Giovanna Mamani est normalement une travailleuse sociale, mais la présence d’un gigantesque gisement de déchets non valorisés lui a donné le goût de l’action environnementale. Elle a donc imaginé de recruter des femmes sans emploi pour les envoyer trier les déchets recyclables. Dans le chaos de la société péruvienne, l’idée se révèle être une vraie gageure. Afin de trouver des candidates trieuses de déchets, Giovanna Mamani a tout d’abord fait la tournée des cantines populaires, qui distribuent des repas aux familles en difficulté. Le recrutement s’est avéré délicat car, quand les mères acceptaient ce boulot, c’était souvent contre l’avis de leur époux peu enthousiaste de voir leur famille associée à une besogne jugée dégradante : fouiller les poubelles des autres. D’autant que les déchets récoltés étaient au départ déposés et triés dans la cour du domicile des trieuses, étant donné que le projet ne disposait d’aucun terrain. « Certains époux, poursuit la travailleuse sociale, s’irritaient également de voir leur femme acquérir une forme d’autonomie en ramenant un salaire à la maison. Nous sommes parfois appelés pour arbitrer des conflits dans le couple et régler des problèmes de violence conjugale. »

5 300 familles participantes

Une fois les candidates recrutées, Giovanna Mamani a ensuite dû leur rendre une estime de soi, car ces femmes, souvent illettrées et indiennes d’origine, s’intégraient au projet suite à une longue dégringolade dans la pauvreté et la violence qui les avaient moralement détruites. « Nous avons travaillé leur identité, leur avons appris à distinguer les différents plastiques et métaux, car plus les déchets sont triés, mieux ils sont payés par les industriels.  »

Enfin il restait, pour Giovanna Mamani, une dernière difficulté à lever : convaincre les ménages de stocker leurs déchets solides dans des sacs particuliers et de les remettre aux trieuses le jour de la récolte.
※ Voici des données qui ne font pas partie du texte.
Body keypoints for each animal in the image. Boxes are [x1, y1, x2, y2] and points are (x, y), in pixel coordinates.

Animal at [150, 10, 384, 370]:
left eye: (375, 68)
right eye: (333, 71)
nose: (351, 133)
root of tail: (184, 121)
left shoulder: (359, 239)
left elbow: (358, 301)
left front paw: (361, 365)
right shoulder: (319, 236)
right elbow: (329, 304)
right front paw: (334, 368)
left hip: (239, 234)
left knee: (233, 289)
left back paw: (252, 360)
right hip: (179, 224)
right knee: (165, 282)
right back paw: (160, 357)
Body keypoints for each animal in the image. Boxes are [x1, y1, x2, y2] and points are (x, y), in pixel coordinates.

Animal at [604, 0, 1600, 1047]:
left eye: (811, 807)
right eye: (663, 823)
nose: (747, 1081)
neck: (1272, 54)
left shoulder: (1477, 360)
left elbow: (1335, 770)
Les poubelles les plus intéressantes se trouvent dans les quartiers aisés, souvent surveillés par des gardiens privés, parfois fermés par des portails. Une Indienne n’a aucune chance de pénétrer dans ces lieux. Giovanna Mamani a donc approché les étudiants de l’université locale pour qu’ils aillent, durant leur temps libre, parlementer avec les vigiles. « Bien habillés, ils sonnaient ensuite aux maisons pour proposer aux familles de prendre les sacs verts du projet et d’y déposer leurs déchets. » L’opération a bien fonctionné. Sur 6 000 foyers démarchés, la moitié ont accepté de jouer le jeu. D’autres quartiers ont ensuite réclamé à leur tour des sacs verts, faisant grimper à 5 300 le nombre de familles associées aux trieuses.

Salaire minimum

Après trois ans d’existence, le projet a recyclé 170 tonnes de déchets valorisés à plus de 80 %. Les produits sont vendus aux industries d’Arequipa auprès desquels Giovanna Mamani a fait pression pour obtenir de bons prix. Le principal client est une usine de papier toilette. En revanche, le verre, les vêtements et les berlingots composés de plusieurs couches de carton, d’aluminium et de polyéthylène (du type Tetra Pak) n’ont pas encore trouvé preneur.
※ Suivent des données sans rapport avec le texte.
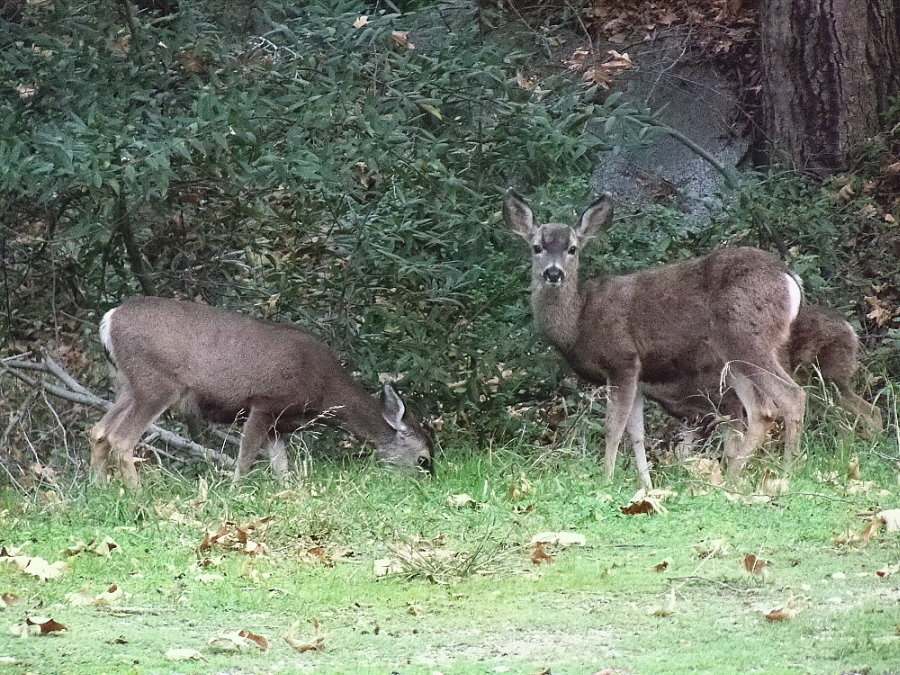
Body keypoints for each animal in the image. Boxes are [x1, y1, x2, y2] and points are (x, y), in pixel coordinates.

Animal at [89, 296, 432, 488]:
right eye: (423, 460)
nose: (428, 482)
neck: (325, 391)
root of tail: (109, 319)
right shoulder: (266, 403)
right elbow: (245, 459)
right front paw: (234, 493)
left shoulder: (279, 426)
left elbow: (282, 468)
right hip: (157, 382)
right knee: (121, 438)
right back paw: (138, 497)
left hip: (127, 383)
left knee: (99, 431)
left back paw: (100, 489)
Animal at [504, 189, 806, 489]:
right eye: (536, 247)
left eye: (573, 248)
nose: (553, 273)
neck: (580, 320)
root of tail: (790, 278)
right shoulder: (639, 379)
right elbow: (636, 433)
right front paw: (646, 486)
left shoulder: (622, 360)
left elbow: (613, 428)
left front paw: (606, 480)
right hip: (732, 357)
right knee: (760, 411)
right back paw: (730, 480)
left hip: (746, 337)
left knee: (791, 396)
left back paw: (785, 474)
Le projet a également acquis un terrain pour son centre de tri, les femmes ne seront plus obligées de ramener les poubelles à domicile. Un grand pas en avant. Et, en même temps, une petite reculade. « Depuis la crise économique, les prix des matières premières ont baissé, ce qui donne moins de valeur à nos produits.  » En attendant, les trieuses gagnent un peu plus que le salaire minimum.

Source : article publié dans le magazine Imagine, n°98, juillet-août 2013.